DOCUMENT EXTRACT:

###

SECTION 3.02. Lost, Stolen, Mutilated or Destroyed Warrant Certificates.
Upon receipt by the Company and the Warrant Agent of evidence reasonably
satisfactory to them of the ownership of and the loss, theft, destruction or
mutilation of any Warrant Certificate and of indemnity reasonably satisfactory
to them and, in the case of mutilation, upon surrender thereof to the Warrant
Agent for cancellation, then, in the
absence of notice to the Company or the Warrant Agent that such Warrant
Certificate has been acquired by a bona fide purchaser, the Company shall
execute, and an authorized officer of the Warrant Agent shall manually
countersign and deliver, in exchange for or in lieu of the lost, stolen,
destroyed or mutilated Warrant Certificate, a new Warrant Certificate of the
same tenor and evidencing the same number of Warrants. Upon the issuance of any
new Warrant Certificate under this Section, the Company may require the payment
of a sum sufficient to cover any tax or other governmental charge that may be
imposed in relation thereto and any other expenses (including the fees and
expenses of the Warrant Agent) in connection therewith. Every substitute Warrant
Certificate executed and delivered pursuant to this Section in lieu of any lost,
stolen or destroyed Warrant Certificate shall represent an additional
contractual obligation of the Company, whether or not the lost, stolen or
destroyed Warrant Certificate shall be at any time enforceable by anyone, and
shall be entitled to the benefits of this Agreement equally and proportionately
with any and all other Warrant Certificates duly executed and delivered
hereunder. The provisions of this Section are exclusive and shall preclude (to
the extent lawful) all other rights and remedies with respect to the replacement
of mutilated, lost, stolen or destroyed Warrant Certificates.
SECTION 3.03. Holder of Warrant Certificate May Enforce Rights.

###

PROVIDED DATA:
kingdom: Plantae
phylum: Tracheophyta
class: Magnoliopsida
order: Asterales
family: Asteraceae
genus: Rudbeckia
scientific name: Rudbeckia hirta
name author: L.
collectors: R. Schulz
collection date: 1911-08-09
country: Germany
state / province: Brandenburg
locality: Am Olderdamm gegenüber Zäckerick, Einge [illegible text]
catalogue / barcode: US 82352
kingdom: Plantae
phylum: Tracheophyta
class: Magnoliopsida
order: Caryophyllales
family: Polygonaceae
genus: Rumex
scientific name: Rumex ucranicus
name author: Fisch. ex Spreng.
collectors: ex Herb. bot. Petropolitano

###

REQUIRED ACTIONS:
a) Reproduce the listing word for word, from its first line through the line containing "state / province: Brandenburg", with both of those lines included.
b) Pick up the warrant agreement text right after its final line and keep writing.

RESULTS:
a)
kingdom: Plantae
phylum: Tracheophyta
class: Magnoliopsida
order: Asterales
family: Asteraceae
genus: Rudbeckia
scientific name: Rudbeckia hirta
name author: L.
collectors: R. Schulz
collection date: 1911-08-09
country: Germany
state / province: Brandenburg

b)
Notwithstanding any of the provisions of this Agreement, any holder of a Warrant
Certificate, without the consent of the Warrant Agent, the Trustee, the holder
of any Warrant Debt Securities or the holder of any other Warrant Certificate,
may, in his own behalf and for his own benefit, enforce, and may institute and
maintain any suit, action or proceeding against the Company suitable to enforce
or otherwise in respect of, his right to exercise the Warrants evidenced by his
Warrant Certificate in the manner provided in his Warrant Certificate and in
this Agreement.
ARTICLE IV
Exchange and Transfer of Warrant Certificates
SECTION 4.01. Exchange and Transfer of Warrant Certificates. [If Offered
Debt Securities with Warrants which are immediately detachable -- Upon] [If
Offered Debt Securities with Warrants which are not immediately detachable --
Prior to the Detachable Date a Warrant Certificate may be exchanged or
transferred only together with the Offered Debt Security to which the Warrant
Certificate was initially attached, and only for the purpose of effecting or in
conjunction with an exchange or transfer of such Offered Debt Security. Prior to
the Detachable Date, each transfer of the Offered Debt Security [on the register
of the Offered Debt Securities] shall operate also to transfer the related
Warrant Certificates. After the Detachable Date upon] surrender at the corporate
trust office of the Warrant Agent [or ], Warrant Certificates evidencing
Warrants may be exchanged for Warrant Certificates in other denominations
evidencing such Warrants [If registered Warrants -- or may be transferred in
whole or in part], provided that such other Warrant Certificates evidence the
same aggregate number of Warrants as the Warrant Certificates so surrendered.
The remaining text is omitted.